__LAVORO DA SVOLGERE__
a: Ricopia per favore dal brano sul trasferimento del lavoratore il passo da "La società aveva" a "un incentivo economico.".
b: Indica se ciascuna affermazione concorda con il brano sul trasferimento del lavoratore, rispondendo sì o no e citando le parole del brano che lo decidono: (i) la sentenza commentata è della Sezione Lavoro della Cassazione e porta la data del 15 giugno 2018; (ii) i lavoratori licenziati erano dodici; (iii) in alternativa al trasferimento, la società aveva proposto un accordo con un incentivo economico in cambio dell'accettazione del licenziamento.
c: Secondo il brano sul trasferimento del lavoratore, in seguito a quale comportamento fu intimato il licenziamento per giusta causa ai lavoratori?

__BRANO DELL'ESERCIZIO__
============

Contenzioso

Il trasferimento del lavoratore in una sede lontana non è abuso del diritto

a cura di Toffoletto De Luca Tamajo e Soci

Trasferimento del lavoratore in sede lontana
Licenziamento per superamento del periodo di comporto
Licenziamento per giustificato motivo oggettivo
Diritto di critica del dipendente
Subordinazione “attenuata”

Trasferimento del lavoratore in sede lontana

Cass. Sez. Lav. 15 giugno 2018, n. 15885

Pres. Bronzini; Rel. Negri della Torre; P.M. Servello; Ric. C. e altri.; Controric. S. S.p.A.;

Trasferimento dei lavoratori - Sedi lontane e disagiate - Rifiuto - Alternativa -Licenziamento per ragioni oggettive e sottoscrizione di un accordo sindacale -Rifiuto - Abuso del diritto da parte della società - Inconfigurabilità

L'abuso del diritto non è ravvisabile nel solo fatto che una parte del contratto abbia tenuto una condotta non idonea a salvaguardare gli interessi dell'altra, quando tale condotta persegua un risultato lecito attraverso mezzi legittimi, essendo, invece, configurabile allorché il titolare di un diritto soggettivo, pur in assenza di divieti formali, lo eserciti con modalità non necessarie ed irrispettose del dovere di correttezza e buona fede, causando uno sproporzionato ed ingiustificato sacrificio della controparte contrattuale, ed al fine di conseguire risultati diversi ed ulteriori rispetto a quelli per i quali quei poteri o facoltà sono attribuiti.

NOTA
Il caso di specie riguarda il licenziamento per giusta causa intimato a undici lavoratori a seguito del loro rifiuto di ottemperare all'ordine di trasferimento in altre sedi «molto distanti e disagiate».
La società aveva infatti deciso di affidare in subappalto a terzi le attività presso la struttura produttiva presso la quale i lavoratori operavano e, in alternativa al trasferimento, aveva loro prospettato la possibilità di sottoscrivere un accordo che prevedesse, a fronte dell'accettazione del licenziamento, un incentivo economico.

============

__DATI GREZZI__

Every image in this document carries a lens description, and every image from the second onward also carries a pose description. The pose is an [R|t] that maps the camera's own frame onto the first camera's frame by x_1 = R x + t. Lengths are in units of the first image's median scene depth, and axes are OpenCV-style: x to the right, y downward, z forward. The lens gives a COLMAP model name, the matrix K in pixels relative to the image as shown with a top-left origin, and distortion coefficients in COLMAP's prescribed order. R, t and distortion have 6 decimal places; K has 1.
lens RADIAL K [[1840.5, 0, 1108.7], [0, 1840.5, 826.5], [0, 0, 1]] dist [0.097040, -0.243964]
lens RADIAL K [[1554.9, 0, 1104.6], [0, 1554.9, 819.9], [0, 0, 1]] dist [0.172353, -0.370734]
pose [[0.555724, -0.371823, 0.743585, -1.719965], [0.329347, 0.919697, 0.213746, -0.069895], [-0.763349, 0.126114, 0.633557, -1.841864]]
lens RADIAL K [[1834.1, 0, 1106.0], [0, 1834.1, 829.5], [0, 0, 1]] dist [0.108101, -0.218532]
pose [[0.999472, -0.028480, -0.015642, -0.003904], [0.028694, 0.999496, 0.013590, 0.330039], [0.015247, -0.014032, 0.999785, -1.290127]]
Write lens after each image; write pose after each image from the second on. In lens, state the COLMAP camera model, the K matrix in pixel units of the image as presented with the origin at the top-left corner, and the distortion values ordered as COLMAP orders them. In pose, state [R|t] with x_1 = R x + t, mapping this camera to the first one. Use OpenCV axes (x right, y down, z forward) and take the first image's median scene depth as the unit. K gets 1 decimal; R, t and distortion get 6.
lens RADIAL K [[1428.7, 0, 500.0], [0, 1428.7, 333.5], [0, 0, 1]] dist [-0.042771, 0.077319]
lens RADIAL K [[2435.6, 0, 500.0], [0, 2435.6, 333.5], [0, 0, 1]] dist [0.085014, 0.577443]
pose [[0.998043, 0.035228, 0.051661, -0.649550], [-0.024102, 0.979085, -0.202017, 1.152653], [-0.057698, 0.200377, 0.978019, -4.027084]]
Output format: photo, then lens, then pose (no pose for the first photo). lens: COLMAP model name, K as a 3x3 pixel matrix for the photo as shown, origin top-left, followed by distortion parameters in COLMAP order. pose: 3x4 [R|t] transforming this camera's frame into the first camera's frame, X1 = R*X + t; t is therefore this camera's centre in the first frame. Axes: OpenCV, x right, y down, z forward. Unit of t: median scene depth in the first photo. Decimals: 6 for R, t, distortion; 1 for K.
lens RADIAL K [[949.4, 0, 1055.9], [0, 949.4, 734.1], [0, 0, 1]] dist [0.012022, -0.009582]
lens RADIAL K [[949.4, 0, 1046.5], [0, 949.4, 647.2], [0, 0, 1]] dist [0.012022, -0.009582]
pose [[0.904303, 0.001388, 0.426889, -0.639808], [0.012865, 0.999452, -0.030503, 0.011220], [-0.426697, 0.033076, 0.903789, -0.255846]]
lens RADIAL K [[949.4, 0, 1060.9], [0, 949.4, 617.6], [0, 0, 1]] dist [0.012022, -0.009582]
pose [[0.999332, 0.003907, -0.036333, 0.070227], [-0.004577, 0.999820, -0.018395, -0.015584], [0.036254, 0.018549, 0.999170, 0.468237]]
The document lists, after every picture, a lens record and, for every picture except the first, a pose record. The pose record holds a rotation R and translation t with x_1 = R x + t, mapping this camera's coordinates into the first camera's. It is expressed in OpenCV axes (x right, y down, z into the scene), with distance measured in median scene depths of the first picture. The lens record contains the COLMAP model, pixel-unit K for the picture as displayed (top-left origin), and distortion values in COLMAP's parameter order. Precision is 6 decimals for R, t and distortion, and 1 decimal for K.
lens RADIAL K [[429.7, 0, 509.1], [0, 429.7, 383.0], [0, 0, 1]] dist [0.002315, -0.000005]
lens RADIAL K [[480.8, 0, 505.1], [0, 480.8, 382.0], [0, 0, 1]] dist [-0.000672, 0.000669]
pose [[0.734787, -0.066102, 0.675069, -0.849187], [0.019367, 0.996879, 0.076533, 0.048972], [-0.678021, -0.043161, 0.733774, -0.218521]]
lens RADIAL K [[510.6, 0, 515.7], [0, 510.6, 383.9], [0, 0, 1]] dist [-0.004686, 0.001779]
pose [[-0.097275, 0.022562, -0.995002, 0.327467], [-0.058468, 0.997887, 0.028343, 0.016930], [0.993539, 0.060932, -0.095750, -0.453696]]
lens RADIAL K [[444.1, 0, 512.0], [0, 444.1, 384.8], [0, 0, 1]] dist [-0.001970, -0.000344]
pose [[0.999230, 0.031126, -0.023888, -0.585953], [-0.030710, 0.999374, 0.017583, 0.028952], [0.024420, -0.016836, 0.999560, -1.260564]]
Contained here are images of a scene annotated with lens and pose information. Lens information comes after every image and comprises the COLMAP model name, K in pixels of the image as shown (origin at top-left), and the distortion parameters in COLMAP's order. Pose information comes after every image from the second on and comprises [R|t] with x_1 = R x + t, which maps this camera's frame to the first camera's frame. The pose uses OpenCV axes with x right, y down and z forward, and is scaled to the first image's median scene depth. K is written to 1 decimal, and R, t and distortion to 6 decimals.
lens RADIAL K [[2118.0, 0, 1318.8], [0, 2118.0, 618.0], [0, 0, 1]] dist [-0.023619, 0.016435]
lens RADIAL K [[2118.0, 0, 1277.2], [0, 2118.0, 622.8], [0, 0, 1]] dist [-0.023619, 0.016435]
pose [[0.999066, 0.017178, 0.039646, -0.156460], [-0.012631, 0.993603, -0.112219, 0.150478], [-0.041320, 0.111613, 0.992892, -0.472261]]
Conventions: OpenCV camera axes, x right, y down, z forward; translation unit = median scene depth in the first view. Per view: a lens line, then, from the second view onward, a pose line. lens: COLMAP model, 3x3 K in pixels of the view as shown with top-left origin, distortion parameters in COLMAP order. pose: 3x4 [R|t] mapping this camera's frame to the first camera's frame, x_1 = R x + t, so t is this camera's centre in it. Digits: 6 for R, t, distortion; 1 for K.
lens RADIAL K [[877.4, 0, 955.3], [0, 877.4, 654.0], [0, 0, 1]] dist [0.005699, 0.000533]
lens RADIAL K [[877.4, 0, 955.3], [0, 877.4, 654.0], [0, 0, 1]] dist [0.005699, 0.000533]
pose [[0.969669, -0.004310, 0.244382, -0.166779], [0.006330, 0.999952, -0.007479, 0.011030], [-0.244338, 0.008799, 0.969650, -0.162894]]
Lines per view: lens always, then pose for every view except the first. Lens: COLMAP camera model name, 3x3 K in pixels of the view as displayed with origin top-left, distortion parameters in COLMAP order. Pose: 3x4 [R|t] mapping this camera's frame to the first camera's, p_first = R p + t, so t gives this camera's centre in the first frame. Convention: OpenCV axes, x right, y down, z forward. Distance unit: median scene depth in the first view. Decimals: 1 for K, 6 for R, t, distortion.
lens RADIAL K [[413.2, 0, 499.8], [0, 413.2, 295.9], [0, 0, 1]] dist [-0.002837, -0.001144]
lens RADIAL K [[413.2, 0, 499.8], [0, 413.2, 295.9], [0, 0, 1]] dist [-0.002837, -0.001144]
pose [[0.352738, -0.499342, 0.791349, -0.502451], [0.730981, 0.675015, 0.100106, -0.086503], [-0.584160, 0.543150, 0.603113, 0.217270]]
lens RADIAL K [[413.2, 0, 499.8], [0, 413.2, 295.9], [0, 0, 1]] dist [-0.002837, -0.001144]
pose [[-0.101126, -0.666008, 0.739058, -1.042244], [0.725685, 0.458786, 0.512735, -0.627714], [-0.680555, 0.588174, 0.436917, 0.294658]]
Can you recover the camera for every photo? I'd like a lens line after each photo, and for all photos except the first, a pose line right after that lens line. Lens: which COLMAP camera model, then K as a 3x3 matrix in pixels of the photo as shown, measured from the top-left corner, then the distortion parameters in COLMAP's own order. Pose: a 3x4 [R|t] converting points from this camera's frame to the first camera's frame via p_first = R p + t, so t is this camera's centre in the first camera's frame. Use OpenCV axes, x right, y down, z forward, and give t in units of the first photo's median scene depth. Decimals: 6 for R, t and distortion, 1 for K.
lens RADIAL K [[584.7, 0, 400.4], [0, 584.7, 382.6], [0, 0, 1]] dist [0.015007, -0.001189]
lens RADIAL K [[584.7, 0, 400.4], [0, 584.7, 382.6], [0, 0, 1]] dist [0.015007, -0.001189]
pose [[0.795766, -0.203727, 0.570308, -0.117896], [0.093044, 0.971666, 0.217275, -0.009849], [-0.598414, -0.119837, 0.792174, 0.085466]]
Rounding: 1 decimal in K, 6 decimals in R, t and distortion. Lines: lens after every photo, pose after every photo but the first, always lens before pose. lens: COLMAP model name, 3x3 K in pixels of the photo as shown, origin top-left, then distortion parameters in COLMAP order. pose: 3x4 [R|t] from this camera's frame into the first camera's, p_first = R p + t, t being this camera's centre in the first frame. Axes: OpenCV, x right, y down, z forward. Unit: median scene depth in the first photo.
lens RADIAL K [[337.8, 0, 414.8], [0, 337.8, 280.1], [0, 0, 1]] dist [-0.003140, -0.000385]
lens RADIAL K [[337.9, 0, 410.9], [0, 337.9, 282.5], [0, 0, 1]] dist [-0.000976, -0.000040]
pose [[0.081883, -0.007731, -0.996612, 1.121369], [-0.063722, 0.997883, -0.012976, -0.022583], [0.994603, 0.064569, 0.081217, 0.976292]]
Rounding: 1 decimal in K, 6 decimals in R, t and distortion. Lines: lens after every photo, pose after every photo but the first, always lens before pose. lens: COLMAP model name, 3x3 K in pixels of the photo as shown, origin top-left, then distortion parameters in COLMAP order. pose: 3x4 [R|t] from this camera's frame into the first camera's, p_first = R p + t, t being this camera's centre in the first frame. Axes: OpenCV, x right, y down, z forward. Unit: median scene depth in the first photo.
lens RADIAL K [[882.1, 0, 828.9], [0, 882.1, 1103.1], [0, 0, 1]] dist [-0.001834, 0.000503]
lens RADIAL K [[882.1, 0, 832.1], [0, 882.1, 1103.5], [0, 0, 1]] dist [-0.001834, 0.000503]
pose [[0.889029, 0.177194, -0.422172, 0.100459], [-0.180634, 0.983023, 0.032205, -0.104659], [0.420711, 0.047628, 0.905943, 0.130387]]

============

__SOLUZIONI__
a:
La società aveva infatti deciso di affidare in subappalto a terzi le attività presso la struttura produttiva presso la quale i lavoratori operavano e, in alternativa al trasferimento, aveva loro prospettato la possibilità di sottoscrivere un accordo che prevedesse, a fronte dell'accettazione del licenziamento, un incentivo economico.

b:
(i) Sì: "Cass. Sez. Lav. 15 giugno 2018, n. 15885".
(ii) No: "intimato a undici lavoratori".
(iii) Sì: "a fronte dell'accettazione del licenziamento, un incentivo economico".

c: In seguito al loro rifiuto di ottemperare all'ordine di trasferimento in altre sedi «molto distanti e disagiate».